Poco antes de morir, cuando ya sabía que se acercaba el final por culpa de la leucemia, la escritora Nora Ephron decidió escribir una punzante obra de teatro. Algo inesperado porque ella era conocida por los melosos guiones de ‘Cuando Harry encontró a Sally’, ‘Algo para recordar’ y ‘Tienes un e-mail’, además de escribir divertidas e irónicas columnas para el New Yorker. Entonces, ¿por qué escribir una obra condensando toda esa corrosiva angustia?
Es difícil saberlo, pero creo que cuando pienso en nuestro viaje a China, podríamos llegar a una respuesta.
De la misma forma que Ephron disponía todos los datos para escribir sobre su muerte, yo también tengo todos los datos sobre aquella odisea. Nuestro cuento chino duró, exactamente, un mes. Uno muy frío, para ser precisos.

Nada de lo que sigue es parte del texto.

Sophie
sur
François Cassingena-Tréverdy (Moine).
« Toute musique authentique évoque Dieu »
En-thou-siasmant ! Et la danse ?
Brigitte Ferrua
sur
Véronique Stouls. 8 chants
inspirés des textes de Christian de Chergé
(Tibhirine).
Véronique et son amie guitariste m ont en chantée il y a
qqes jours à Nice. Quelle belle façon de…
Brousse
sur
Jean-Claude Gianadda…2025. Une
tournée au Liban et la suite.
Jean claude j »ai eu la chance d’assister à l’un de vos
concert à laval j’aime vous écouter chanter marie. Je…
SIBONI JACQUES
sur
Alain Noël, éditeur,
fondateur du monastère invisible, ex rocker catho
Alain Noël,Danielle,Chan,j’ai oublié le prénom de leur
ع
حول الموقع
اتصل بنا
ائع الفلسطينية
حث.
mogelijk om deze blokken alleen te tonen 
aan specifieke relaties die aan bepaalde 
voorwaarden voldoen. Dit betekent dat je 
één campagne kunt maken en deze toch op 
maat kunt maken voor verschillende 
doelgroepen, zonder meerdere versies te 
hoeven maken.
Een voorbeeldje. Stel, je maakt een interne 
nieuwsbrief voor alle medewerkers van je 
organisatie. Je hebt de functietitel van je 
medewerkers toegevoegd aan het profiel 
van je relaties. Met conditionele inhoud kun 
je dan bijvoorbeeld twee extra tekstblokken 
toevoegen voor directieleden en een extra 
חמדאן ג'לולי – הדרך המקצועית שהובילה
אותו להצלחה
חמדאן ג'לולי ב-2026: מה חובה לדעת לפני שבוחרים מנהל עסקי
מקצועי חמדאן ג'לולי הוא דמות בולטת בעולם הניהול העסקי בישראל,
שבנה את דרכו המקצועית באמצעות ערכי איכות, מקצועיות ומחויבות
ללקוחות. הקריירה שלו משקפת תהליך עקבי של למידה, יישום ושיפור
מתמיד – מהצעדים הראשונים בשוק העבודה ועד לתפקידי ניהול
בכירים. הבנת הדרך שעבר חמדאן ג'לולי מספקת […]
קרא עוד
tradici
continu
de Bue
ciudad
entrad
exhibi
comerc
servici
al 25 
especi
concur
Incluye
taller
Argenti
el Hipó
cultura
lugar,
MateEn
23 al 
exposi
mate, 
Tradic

Excepto algún autobús, nos movimos en tren la mayor parte del tiempo. Y aunque casi nadie hablaba inglés (ni media palabra), desde luego estuvimos muy cerca de hacernos entender gracias a las ventajas que ofrece la tecnología.
Aunque tengo un problema: mantengo ciertos prejuicios contra el mencionado país, que no me resulta muy simpático (en parte a causa de nuestro fugaz paso por su territorio y en parte por mis impresiones en aquel entonces). Así que es difícil que sea objetivo. Resulta complicado hablar de bien de algo cuando piensas que ese algo no merece la pena. Porque el denominador común en China suele ser una contaminación tan evidente que apenas permite ver la luz del sol; una nación que en un corto espacio de tiempo ha tenido una revolución industrial tan exagerada que los protocolos medioambientales, simplemente, no existen. Buscar sensatez en ese sentido es como buscar profundidad artística en un libro para colorear.
Puede, no obstante, que simplemente esté resentido. A lo mejor, de forma no consciente, desearía volver allí de nuevo, aunque sinceramente, no lo creo. No, en serio, claro que me hubiera gustado que las cosas hubiesen sido de otra manera, pero lo cierto es que he pasado página. Y me reconforta el haber podido conocer parte de su inabarcable territorio, porque no todo estuvo mal, así como de haber tenido la suerte de poner los pies en lugares históricos, pero ya fue.
Vale, entonces el problema es que tengo miedo a profundizar, como exige cualquier texto, hasta alcanzar la verdad. ¿Y cuál es esa verdad? ¿Qué recordar aquel viaje ahonda en mi sentimiento de tristeza porque pone de relieve la distancia entre mi vida anterior, cuando pensaba que solamente dar la vuelta al mundo me llenaba, y la actual, mucho más común?
Sobre eso sí que puedo escribir, pero tampoco sería la verdad. La verdad es que me causa hartazgo ese país (ojo, no su gente) y su modelo de civilización, un cóctel con lo peor del comunismo y del capitalismo. Mis neuronas dedicadas a Preocuparme sobre lo que pasa en China se ocupan de otras tareas desde hace tiempo.
Me pregunto si Ephron sentía lo mismo. No sobre China claro, sino sobre su propia muerte. Me pregunto si sentía que ya le había dado demasiadas vueltas a su mortalidad y si simplemente estaba agotada y por eso decidió escribir una obra de teatro.
Pero, ¿por qué perder el tiempo escribiendo sobre el país más grande del mundo si no me importa nada en absoluto?
Pues porque no siempre hay que hablar de las cosas que nos gustan; porque tengo la corazonada de que tiene que haber alguien más como nosotros ahí fuera; alguien a quién le moleste que TODO se comercialice (hemos pagado tarifas de admisión por entrar en algunos pueblos o por subir a una montaña); alguien a quien el estómago se le cerrase cada vez que llegaba la hora de comer; alguien que no comprenda por qué en los autobuses hay cubos en los pasillos para que los pasajeros escupan continuamente; o alguien que haya tenido la sensación de que si algo podía ir mal, iría incluso peor.
Y además, porque tampoco sabría ni por dónde empezar a escribir una obra de teatro.